Samuel Benedict, a brave Idaho pioneer, who was killed by the Nez Perces Indians June 14, 1877, was born in Kingston, Canada, and was of English lineage. In his early manhood he married Miss Sarah Kelley, a native of New Brighton, New York, and in 1862 they came to Idaho. They were among the earliest settlers in the northern section of the state and Mr. Benedict established a general mercantile store at the mouth of White Bird River, where he was carrying on business at the time of his death. When the Nez Perces Indians went upon the warpath they visited that locality, and he lost his life at the hands of the treacherous savages. In the early morning he was shot through both of his legs, but managed to escape to the house. At six o'clock in the evening of the same day eighteen Indians called him out of the house and shot him eighteen times. The hired man then shot one of the Indians, but was himself shot, the ball entering his right eye and causing his death. Mrs. Benedict and her little daughter, then eight years old were taken prisoners by the savages, who burned their house, but the squaws took pity on the white woman and secured the release of herself and daughter, so that she was only held as a prisoner one night. She escaped on foot to Mount Idaho, where she was cared for by Captain E. W. Robie, whom she afterward married. She still survives, and her daughter is now the wife of G. W. Brown. By her marriage to the Captain she had two children, Emily and Edward Victor, who are still at home. Captain Robie had served throughout the civil war and was a captain of volunteers in the Nez Perces Indian war.
Samuel G. Benedict, the elder child of Samuel and Sarah (Kelley) Benedict, to whom we are indebted for this account of the family, was born at Freedom, Idaho, October 9, 1864, and now re-sides at Grangeville. He owns a valuable farm of one hundred and sixty acres near the town and is the proprietor of the Idaho Steam Laundry.

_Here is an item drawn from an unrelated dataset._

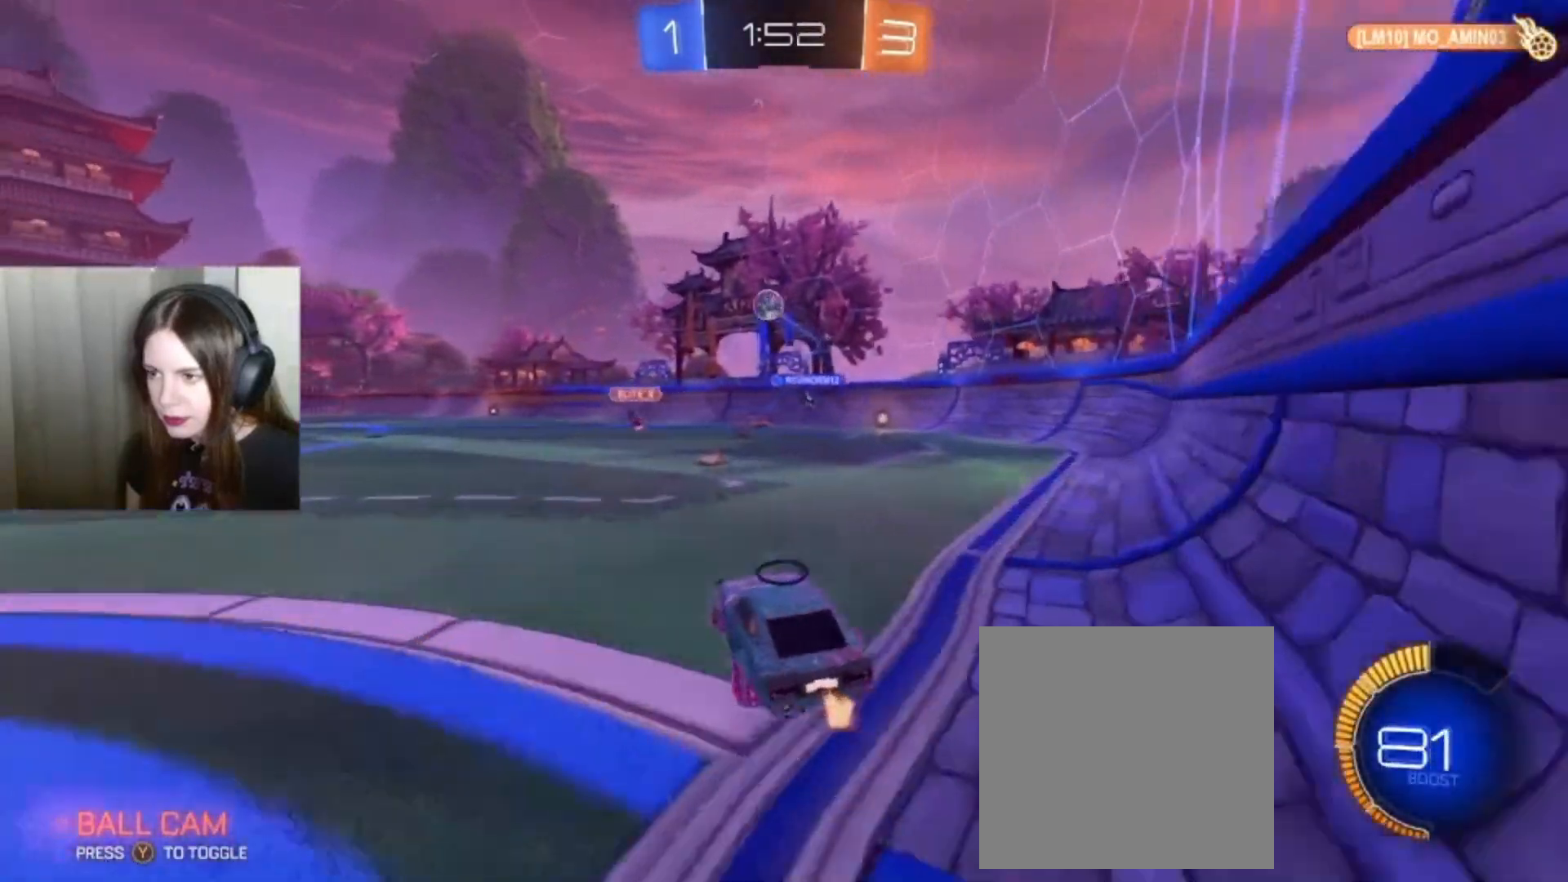
{"buttons": ["R2"], "left_stick": "center", "right_stick": "center", "events": [[100, "left_stick", "left"], [233, "B", "down"], [267, "left_stick", "down-left"], [433, "left_stick", "center"], [500, "B", "up"]]}
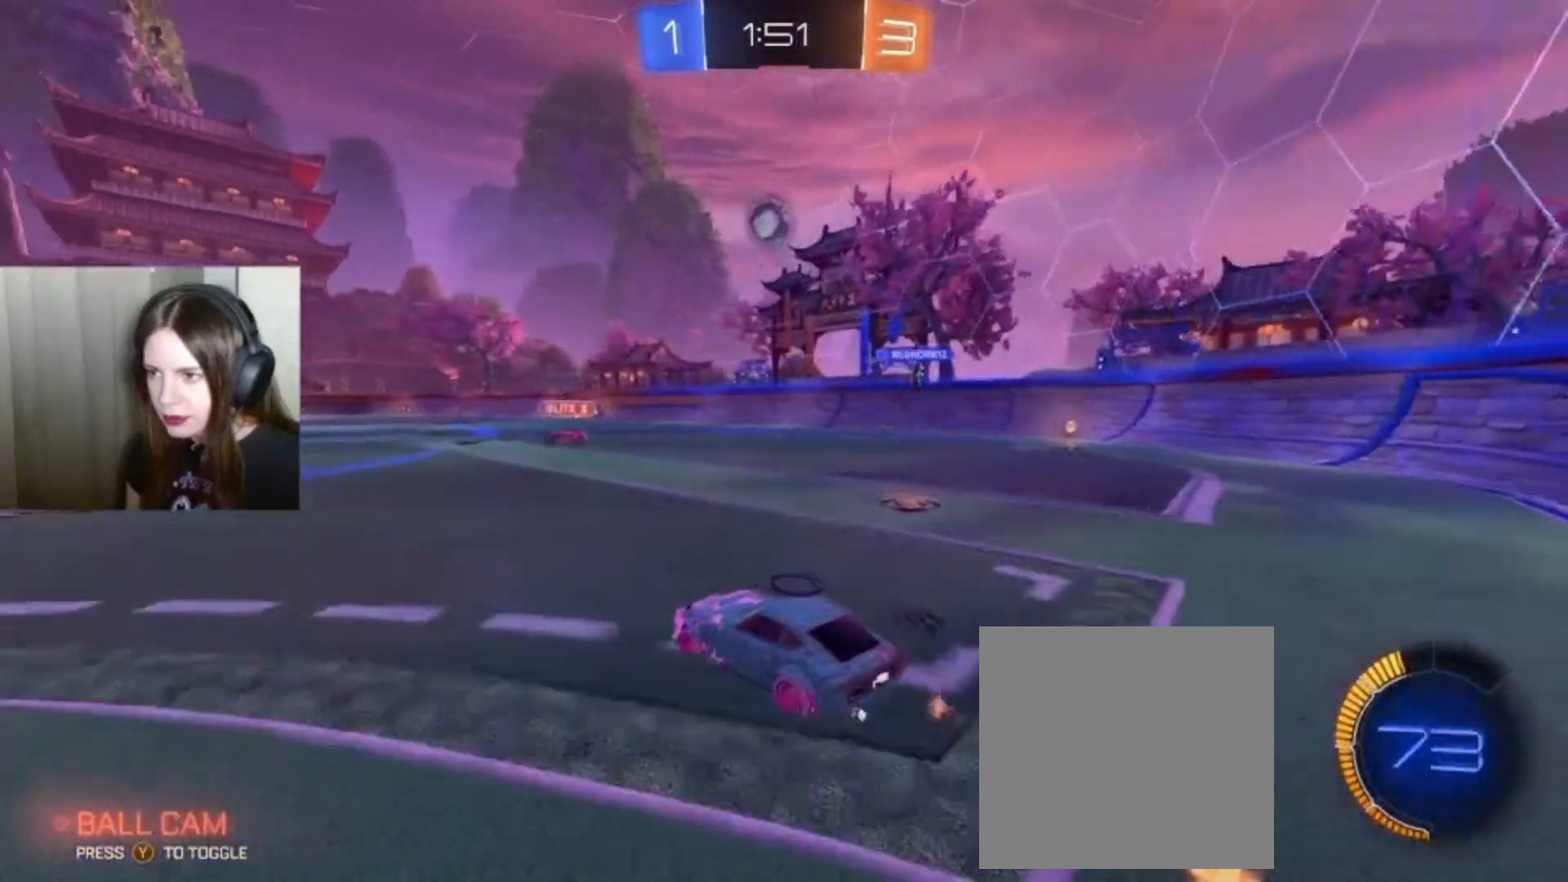
{"buttons": ["R2"], "left_stick": "down-left", "right_stick": "center", "events": [[100, "left_stick", "down-left"]]}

An enterprising and energetic business man, he is meeting with a well deserved success in his undertakings and occupies a foremost place in business circles in Grangeville.
Mr. Benedict married Miss Cora Perkins, and they had one son, Lloyd, who died in his second year. They have a pleasant home in Grangeville and a large circle of friends. The name of our subject is on the membership rolls of the Knights of Pythias fraternity and the Order of Red Men, and in social and business circles he ranks deservedly high.